Was CDU-Mitglied Werner Panhenrich vom Ortsverband Innenstadt/Nord für „Vetternwirtschaft“ hält, findet Heinzel selbst dagegen nicht bedenklich. Wenn eine Stelle besetzt werden müsse, ist es für ihn „eine Frage der Qualifikation“, wer den Posten bekomme. Seine Ehefrau Elke Schnarr hielt er aufgrund ihrer Erfahrung als langjährige Mitarbeiterin einer Presseagentur für qualifiziert. Gefragt, wer für die von öffentlichem Geld finanzierte Stelle außerdem geeignet sein könnte, hat Heinzel aber nicht.
Das wäre zumindest für Panhenrich geboten gewesen: „Es ist ja nicht so, dass es keine qualifizierten Arbeitskräfte auf dem Markt gäbe“, erklärt der ehemalige Regierungsdirektor im brandenburgischen Bauministerium. Es sei nicht vertretbar, wenn jemand in einer öffentlichen Funktion „seine Position ausnutzt und Freunde oder Angehörige beschäftigt“, befindet Panhenrich.
Heinzel rechtfertigt das gut halbjährige Beschäftigungsverhältnis für seine Frau außerdem mit dem personellen Notstand, den es aufgrund eines Wechsels auf dem Posten des Fraktionsgeschäftsführers im Stadtparlament gegeben habe. Während dieser Übergangszeit sei die Arbeit seiner Frau sehr hilfreich gewesen – für die ehrenamtliche Tätigkeit der gesamten Fraktion. So habe Schnarr zum Beispiel geholfen, Anträge und Pressemitteilungen zu formulieren und zu verfassen. Auf PNN-Anfrage erklärte der Unternehmer, dass seine Ehefrau noch bis April als Pressereferentin tätig war.
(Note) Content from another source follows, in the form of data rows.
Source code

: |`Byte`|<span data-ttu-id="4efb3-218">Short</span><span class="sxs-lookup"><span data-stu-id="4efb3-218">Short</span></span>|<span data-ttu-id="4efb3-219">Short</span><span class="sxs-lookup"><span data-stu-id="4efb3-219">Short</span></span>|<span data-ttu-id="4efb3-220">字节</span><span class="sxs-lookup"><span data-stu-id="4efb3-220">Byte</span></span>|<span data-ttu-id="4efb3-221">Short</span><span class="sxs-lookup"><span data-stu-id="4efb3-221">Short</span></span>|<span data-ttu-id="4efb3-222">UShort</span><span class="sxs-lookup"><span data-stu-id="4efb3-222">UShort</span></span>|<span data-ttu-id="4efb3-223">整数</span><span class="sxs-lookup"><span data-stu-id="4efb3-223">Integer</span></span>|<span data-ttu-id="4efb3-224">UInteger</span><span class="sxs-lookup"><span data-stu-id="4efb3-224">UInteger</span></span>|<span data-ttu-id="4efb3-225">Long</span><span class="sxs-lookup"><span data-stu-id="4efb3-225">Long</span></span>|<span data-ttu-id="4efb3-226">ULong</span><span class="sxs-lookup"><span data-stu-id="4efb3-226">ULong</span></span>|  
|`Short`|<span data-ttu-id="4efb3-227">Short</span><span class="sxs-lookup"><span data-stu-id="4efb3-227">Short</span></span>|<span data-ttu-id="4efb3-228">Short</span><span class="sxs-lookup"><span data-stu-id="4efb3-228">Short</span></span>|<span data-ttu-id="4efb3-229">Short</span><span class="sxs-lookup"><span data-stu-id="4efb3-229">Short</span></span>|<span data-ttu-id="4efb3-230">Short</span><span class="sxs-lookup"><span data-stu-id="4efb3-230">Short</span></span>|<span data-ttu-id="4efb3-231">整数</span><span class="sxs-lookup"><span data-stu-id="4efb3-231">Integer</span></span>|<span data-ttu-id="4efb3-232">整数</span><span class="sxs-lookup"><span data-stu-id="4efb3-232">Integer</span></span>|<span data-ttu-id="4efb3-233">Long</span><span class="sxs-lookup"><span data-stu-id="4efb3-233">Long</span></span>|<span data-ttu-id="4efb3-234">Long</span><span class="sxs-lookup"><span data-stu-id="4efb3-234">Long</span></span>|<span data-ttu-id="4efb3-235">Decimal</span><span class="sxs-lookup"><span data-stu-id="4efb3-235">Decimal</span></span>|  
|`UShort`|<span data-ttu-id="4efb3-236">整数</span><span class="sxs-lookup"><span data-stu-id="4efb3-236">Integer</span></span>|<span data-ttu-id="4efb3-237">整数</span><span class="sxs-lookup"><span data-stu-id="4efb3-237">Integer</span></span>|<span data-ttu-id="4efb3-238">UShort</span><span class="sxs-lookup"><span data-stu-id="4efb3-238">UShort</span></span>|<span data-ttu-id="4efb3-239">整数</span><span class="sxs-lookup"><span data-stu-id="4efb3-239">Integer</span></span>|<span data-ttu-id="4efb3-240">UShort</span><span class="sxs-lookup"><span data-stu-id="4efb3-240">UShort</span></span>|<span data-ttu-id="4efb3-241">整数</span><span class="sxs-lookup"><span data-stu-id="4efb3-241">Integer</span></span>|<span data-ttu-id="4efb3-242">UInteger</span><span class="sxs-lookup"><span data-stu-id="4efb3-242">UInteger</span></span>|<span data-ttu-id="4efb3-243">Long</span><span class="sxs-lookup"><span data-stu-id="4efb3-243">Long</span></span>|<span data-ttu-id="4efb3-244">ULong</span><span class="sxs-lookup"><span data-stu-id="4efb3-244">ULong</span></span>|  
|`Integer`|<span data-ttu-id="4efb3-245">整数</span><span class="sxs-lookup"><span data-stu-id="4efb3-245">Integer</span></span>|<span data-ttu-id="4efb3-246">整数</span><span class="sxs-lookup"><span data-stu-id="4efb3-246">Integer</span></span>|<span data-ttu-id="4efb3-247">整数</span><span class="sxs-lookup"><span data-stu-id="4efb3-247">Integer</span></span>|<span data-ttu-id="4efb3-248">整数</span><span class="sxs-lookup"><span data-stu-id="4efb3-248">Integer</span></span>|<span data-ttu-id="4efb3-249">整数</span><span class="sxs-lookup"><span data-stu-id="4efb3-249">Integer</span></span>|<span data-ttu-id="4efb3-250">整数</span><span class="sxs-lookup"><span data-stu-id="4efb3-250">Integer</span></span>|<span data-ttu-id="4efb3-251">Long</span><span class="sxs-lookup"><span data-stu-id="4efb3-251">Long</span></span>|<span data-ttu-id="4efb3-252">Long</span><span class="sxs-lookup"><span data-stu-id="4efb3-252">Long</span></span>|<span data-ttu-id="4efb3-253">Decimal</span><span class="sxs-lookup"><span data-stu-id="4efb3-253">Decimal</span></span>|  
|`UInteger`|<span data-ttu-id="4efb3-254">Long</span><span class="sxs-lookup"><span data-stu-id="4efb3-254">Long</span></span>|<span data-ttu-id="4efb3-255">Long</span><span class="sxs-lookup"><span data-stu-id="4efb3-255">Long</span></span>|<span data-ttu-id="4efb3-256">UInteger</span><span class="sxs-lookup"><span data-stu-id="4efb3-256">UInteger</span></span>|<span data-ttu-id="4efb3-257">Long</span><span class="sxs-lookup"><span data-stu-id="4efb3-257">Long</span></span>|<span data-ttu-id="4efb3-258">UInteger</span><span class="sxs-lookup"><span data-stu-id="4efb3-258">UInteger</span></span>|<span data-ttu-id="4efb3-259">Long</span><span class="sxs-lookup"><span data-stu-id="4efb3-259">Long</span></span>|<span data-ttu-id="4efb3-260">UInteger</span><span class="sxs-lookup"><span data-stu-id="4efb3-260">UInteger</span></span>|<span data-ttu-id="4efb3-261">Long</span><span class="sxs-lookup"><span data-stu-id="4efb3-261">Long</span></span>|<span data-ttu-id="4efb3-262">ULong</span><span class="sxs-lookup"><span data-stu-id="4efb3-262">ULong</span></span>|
In der CDU-Fraktion sei Schnarrs Anstellung auf Zustimmung gestoßen, so Heinzel.
In seinem Golmer Ortsverband und weiteren CDU-Stadtverbänden sahen indes nicht alle Parteifreunde die familieninterne Arbeitsbeschaffung so unbedenklich und problemlos. So ist in einem Schreiben Potsdams CDU-Vorsitzende Katherina Reiche auf das „Geschmäckle“ aufmerksam gemacht und die Bundestagsabgeordnete und parlamentarische Staatssekretärin zudem aufgefordert worden, auf eine Beendigung des Beschäftigungsverhältnisses zu drängen. Panhenrich forderte gar Heinzels Rücktritt als Fraktionschef.
Die Kosten für die Geschäfte einer Stadtverordneten-Fraktion werden aus Steuergeld bezahlt. Aus einer Kleinen Anfrage im Potsdamer Stadtparlament Ende 2011 geht hervor, dass zum damaligen Zeitpunkt die monatlichen Zuweisungen pro Fraktion bei 1 877 Euro lagen. Ein Stadtverordneter bekommt demnach eine monatliche Aufwandsentschädigung von 195 Euro, ein Fraktionsvorsitzender zusätzlich 180 Euro.
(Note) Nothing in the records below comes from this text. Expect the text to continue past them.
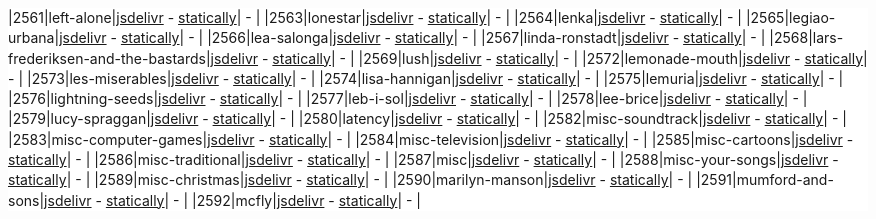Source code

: |2561|left-alone|[jsdelivr](https://cdn.jsdelivr.net/gh/dbchord/a3-1-3/1-5000/2501-3000/left-alone.webp) - [statically](https://cdn.statically.io/gh/dbchord/a3-1-3/i/1-5000/2501-3000/left-alone.webp)| - |
|2563|lonestar|[jsdelivr](https://cdn.jsdelivr.net/gh/dbchord/a3-1-3/1-5000/2501-3000/lonestar.webp) - [statically](https://cdn.statically.io/gh/dbchord/a3-1-3/i/1-5000/2501-3000/lonestar.webp)| - |
|2564|lenka|[jsdelivr](https://cdn.jsdelivr.net/gh/dbchord/a3-1-3/1-5000/2501-3000/lenka.webp) - [statically](https://cdn.statically.io/gh/dbchord/a3-1-3/i/1-5000/2501-3000/lenka.webp)| - |
|2565|legiao-urbana|[jsdelivr](https://cdn.jsdelivr.net/gh/dbchord/a3-1-3/1-5000/2501-3000/legiao-urbana.webp) - [statically](https://cdn.statically.io/gh/dbchord/a3-1-3/i/1-5000/2501-3000/legiao-urbana.webp)| - |
|2566|lea-salonga|[jsdelivr](https://cdn.jsdelivr.net/gh/dbchord/a3-1-3/1-5000/2501-3000/lea-salonga.webp) - [statically](https://cdn.statically.io/gh/dbchord/a3-1-3/i/1-5000/2501-3000/lea-salonga.webp)| - |
|2567|linda-ronstadt|[jsdelivr](https://cdn.jsdelivr.net/gh/dbchord/a3-1-3/1-5000/2501-3000/linda-ronstadt.webp) - [statically](https://cdn.statically.io/gh/dbchord/a3-1-3/i/1-5000/2501-3000/linda-ronstadt.webp)| - |
|2568|lars-frederiksen-and-the-bastards|[jsdelivr](https://cdn.jsdelivr.net/gh/dbchord/a3-1-3/1-5000/2501-3000/lars-frederiksen-and-the-bastards.webp) - [statically](https://cdn.statically.io/gh/dbchord/a3-1-3/i/1-5000/2501-3000/lars-frederiksen-and-the-bastards.webp)| - |
|2569|lush|[jsdelivr](https://cdn.jsdelivr.net/gh/dbchord/a3-1-3/1-5000/2501-3000/lush.webp) - [statically](https://cdn.statically.io/gh/dbchord/a3-1-3/i/1-5000/2501-3000/lush.webp)| - |
|2572|lemonade-mouth|[jsdelivr](https://cdn.jsdelivr.net/gh/dbchord/a3-1-3/1-5000/2501-3000/lemonade-mouth.webp) - [statically](https://cdn.statically.io/gh/dbchord/a3-1-3/i/1-5000/2501-3000/lemonade-mouth.webp)| - |
|2573|les-miserables|[jsdelivr](https://cdn.jsdelivr.net/gh/dbchord/a3-1-3/1-5000/2501-3000/les-miserables.webp) - [statically](https://cdn.statically.io/gh/dbchord/a3-1-3/i/1-5000/2501-3000/les-miserables.webp)| - |
|2574|lisa-hannigan|[jsdelivr](https://cdn.jsdelivr.net/gh/dbchord/a3-1-3/1-5000/2501-3000/lisa-hannigan.webp) - [statically](https://cdn.statically.io/gh/dbchord/a3-1-3/i/1-5000/2501-3000/lisa-hannigan.webp)| - |
|2575|lemuria|[jsdelivr](https://cdn.jsdelivr.net/gh/dbchord/a3-1-3/1-5000/2501-3000/lemuria.webp) - [statically](https://cdn.statically.io/gh/dbchord/a3-1-3/i/1-5000/2501-3000/lemuria.webp)| - |
|2576|lightning-seeds|[jsdelivr](https://cdn.jsdelivr.net/gh/dbchord/a3-1-3/1-5000/2501-3000/lightning-seeds.webp) - [statically](https://cdn.statically.io/gh/dbchord/a3-1-3/i/1-5000/2501-3000/lightning-seeds.webp)| - |
|2577|leb-i-sol|[jsdelivr](https://cdn.jsdelivr.net/gh/dbchord/a3-1-3/1-5000/2501-3000/leb-i-sol.webp) - [statically](https://cdn.statically.io/gh/dbchord/a3-1-3/i/1-5000/2501-3000/leb-i-sol.webp)| - |
|2578|lee-brice|[jsdelivr](https://cdn.jsdelivr.net/gh/dbchord/a3-1-3/1-5000/2501-3000/lee-brice.webp) - [statically](https://cdn.statically.io/gh/dbchord/a3-1-3/i/1-5000/2501-3000/lee-brice.webp)| - |
|2579|lucy-spraggan|[jsdelivr](https://cdn.jsdelivr.net/gh/dbchord/a3-1-3/1-5000/2501-3000/lucy-spraggan.webp) - [statically](https://cdn.statically.io/gh/dbchord/a3-1-3/i/1-5000/2501-3000/lucy-spraggan.webp)| - |
|2580|latency|[jsdelivr](https://cdn.jsdelivr.net/gh/dbchord/a3-1-3/1-5000/2501-3000/latency.webp) - [statically](https://cdn.statically.io/gh/dbchord/a3-1-3/i/1-5000/2501-3000/latency.webp)| - |
|2582|misc-soundtrack|[jsdelivr](https://cdn.jsdelivr.net/gh/dbchord/a3-1-3/1-5000/2501-3000/misc-soundtrack.webp) - [statically](https://cdn.statically.io/gh/dbchord/a3-1-3/i/1-5000/2501-3000/misc-soundtrack.webp)| - |
|2583|misc-computer-games|[jsdelivr](https://cdn.jsdelivr.net/gh/dbchord/a3-1-3/1-5000/2501-3000/misc-computer-games.webp) - [statically](https://cdn.statically.io/gh/dbchord/a3-1-3/i/1-5000/2501-3000/misc-computer-games.webp)| - |
|2584|misc-television|[jsdelivr](https://cdn.jsdelivr.net/gh/dbchord/a3-1-3/1-5000/2501-3000/misc-television.webp) - [statically](https://cdn.statically.io/gh/dbchord/a3-1-3/i/1-5000/2501-3000/misc-television.webp)| - |
|2585|misc-cartoons|[jsdelivr](https://cdn.jsdelivr.net/gh/dbchord/a3-1-3/1-5000/2501-3000/misc-cartoons.webp) - [statically](https://cdn.statically.io/gh/dbchord/a3-1-3/i/1-5000/2501-3000/misc-cartoons.webp)| - |
|2586|misc-traditional|[jsdelivr](https://cdn.jsdelivr.net/gh/dbchord/a3-1-3/1-5000/2501-3000/misc-traditional.webp) - [statically](https://cdn.statically.io/gh/dbchord/a3-1-3/i/1-5000/2501-3000/misc-traditional.webp)| - |
|2587|misc|[jsdelivr](https://cdn.jsdelivr.net/gh/dbchord/a3-1-3/1-5000/2501-3000/misc.webp) - [statically](https://cdn.statically.io/gh/dbchord/a3-1-3/i/1-5000/2501-3000/misc.webp)| - |
|2588|misc-your-songs|[jsdelivr](https://cdn.jsdelivr.net/gh/dbchord/a3-1-3/1-5000/2501-3000/misc-your-songs.webp) - [statically](https://cdn.statically.io/gh/dbchord/a3-1-3/i/1-5000/2501-3000/misc-your-songs.webp)| - |
|2589|misc-christmas|[jsdelivr](https://cdn.jsdelivr.net/gh/dbchord/a3-1-3/1-5000/2501-3000/misc-christmas.webp) - [statically](https://cdn.statically.io/gh/dbchord/a3-1-3/i/1-5000/2501-3000/misc-christmas.webp)| - |
|2590|marilyn-manson|[jsdelivr](https://cdn.jsdelivr.net/gh/dbchord/a3-1-3/1-5000/2501-3000/marilyn-manson.webp) - [statically](https://cdn.statically.io/gh/dbchord/a3-1-3/i/1-5000/2501-3000/marilyn-manson.webp)| - |
|2591|mumford-and-sons|[jsdelivr](https://cdn.jsdelivr.net/gh/dbchord/a3-1-3/1-5000/2501-3000/mumford-and-sons.webp) - [statically](https://cdn.statically.io/gh/dbchord/a3-1-3/i/1-5000/2501-3000/mumford-and-sons.webp)| - |
|2592|mcfly|[jsdelivr](https://cdn.jsdelivr.net/gh/dbchord/a3-1-3/1-5000/2501-3000/mcfly.webp) - [statically](https://cdn.statically.io/gh/dbchord/a3-1-3/i/1-5000/2501-3000/mcfly.webp)| - |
Anders als bei Landtags- und Bundestagsabgeordneten gibt es bei der ehrenamtlichen Tätigkeit kommunaler Mandatsträger jedoch keine gesetzlichen Vorschriften zur Beschäftigung von Familienangehörigen. Außer in Bayern ist es Berufspolitikern verboten, Familienangehörige oder Lebenspartner auf Staatskosten zu beschäftigten. In den meisten Fällen regeln die Abgeordnetengesetze, dass die Beschäftigung eigener Kinder oder anderer Verwandter ersten, zweiten und in einigen Fällen auch dritten Grades untersagt ist. In Brandenburg ist derzeit ein Gesetzentwurf zur Reform des Abgeordnetenrechts in der Beratung, der eine Verschärfung der bislang geltenden Regelung vorsieht. Doch egal ob Berufs- oder Feierabendpolitiker: Wenn es um Steuergeld geht, fordert der Bund der Steuerzahler zumindest Fingerspitzengefühl bei zu vergebenden Posten.